Milion złotych dla piłkarskiego Śląska za promocję wrocławskiego maratonu. To kwota, która wywołała prawdziwą burzę. Ekonomiści i specjaliści od reklamy zgodnie przyznają, że nie ma nic wspólnego z realiami rynku. Dziennikarze twierdzą, że jest to tylko kolejny sposób na wpompowanie przez miasto pieniędzy w zawodowy klub piłkarski.


 

Po ujawnieniu szczegółów umowy (czytaj więcej:) sprawą zainteresowali się opozycyjni radni. Jeden z nich złożył w czwartek w biurze prezydenta oficjalne zapytanie, w którym zwraca uwagę na to, że kwota została przekazana bez zgody radnych. Domaga się też ujawnienia kwoty przekazanej ze środków publicznych dla piłkarskiego Śląska, z wyszczególnieniem na jakie cele została ona przeznaczona. Ponieważ jest to zapytanie radnego, miasto na udzielenie odpowiedzi ma 7 dni.

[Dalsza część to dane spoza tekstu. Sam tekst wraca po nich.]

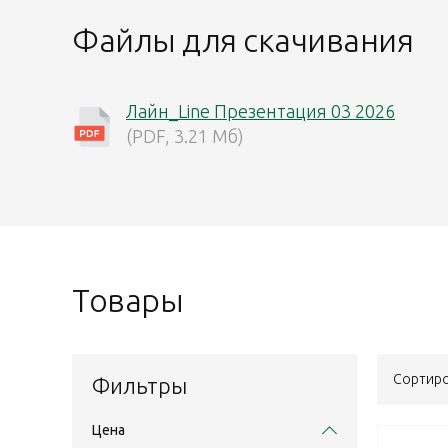
Файлы для скачивания
Лайн_Line Презентация 03 2026
(PDF, 3.21 Мб)
Товары
Сортиро
Фильтры
Цена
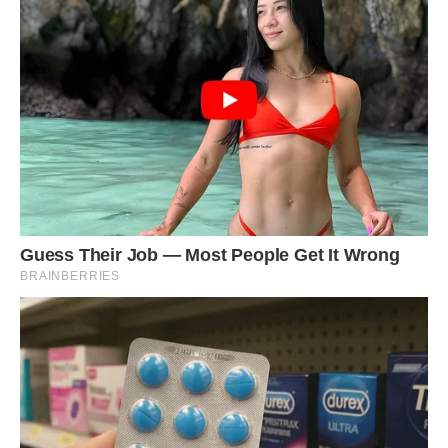
— Мамо, подзвони Сашкові, нехай він викличе тобі
майстра і оплатить його роботу з Києва, — відповів я
максимально холодно.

Kliknij na obrazek i przeczytaj pismo Rafała Czepila.

 

 

 

Robert Skrzyński - Kierownik redakcji sportowej Radia Wrocław:

Nie wiem, czy zapytanie jednego z radnych spotka się z satysfakcjonującą odpowiedzią. Pewnie odpowiedź będzie podobna do tej, którą usłyszeliśmy od rzecznika magistratu. Znalezienie sposobu na wyjaśnienie sprawy zajęło wówczas miastu 24 godziny. Tak, jakby nie można było ogłosić tego oficjalnie wcześniej. Takie działanie nie wzbudza zaufania. Wręcz przeciwnie - rodzi podejrzenia i nieufność. Teraz miasto ma 7 dni na udzielenie odpowiedzi. Na wniosek Radia Wrocław w ciągu 14 dni przedstawiło nam kopię umowy zawartej między MCS a piłkarskim Śląskiem (znajdziecie ją poniżej, w załączonych dokumentach). Zrobiło to ostatniego dnia przewidzianego przez ustawę. Bez względu na to, jak będzie wyglądała odpowiedź miasta, pewne jest jedno.


To już naprawdę najwyższy czas na szczerą debatę o finansowaniu piłkarskiego Śląska. Z udziałem wszystkich środowisk, z podaniem wszystkich kwot (bo de facto pochodzą z naszych portfeli). Bez takiej debaty będzie coraz gorzej, a wątpliwości będą się mnożyć. Szukanie na siłę inwestora do Śląska niewiele daje, współwłaściciele nie przekazują pieniędzy na finansowanie klubu. To ostatni moment, żeby zapadły sensowne i wiążące decyzje. Tylko czy miasto będzie w stanie stanąć na wysokości zadania?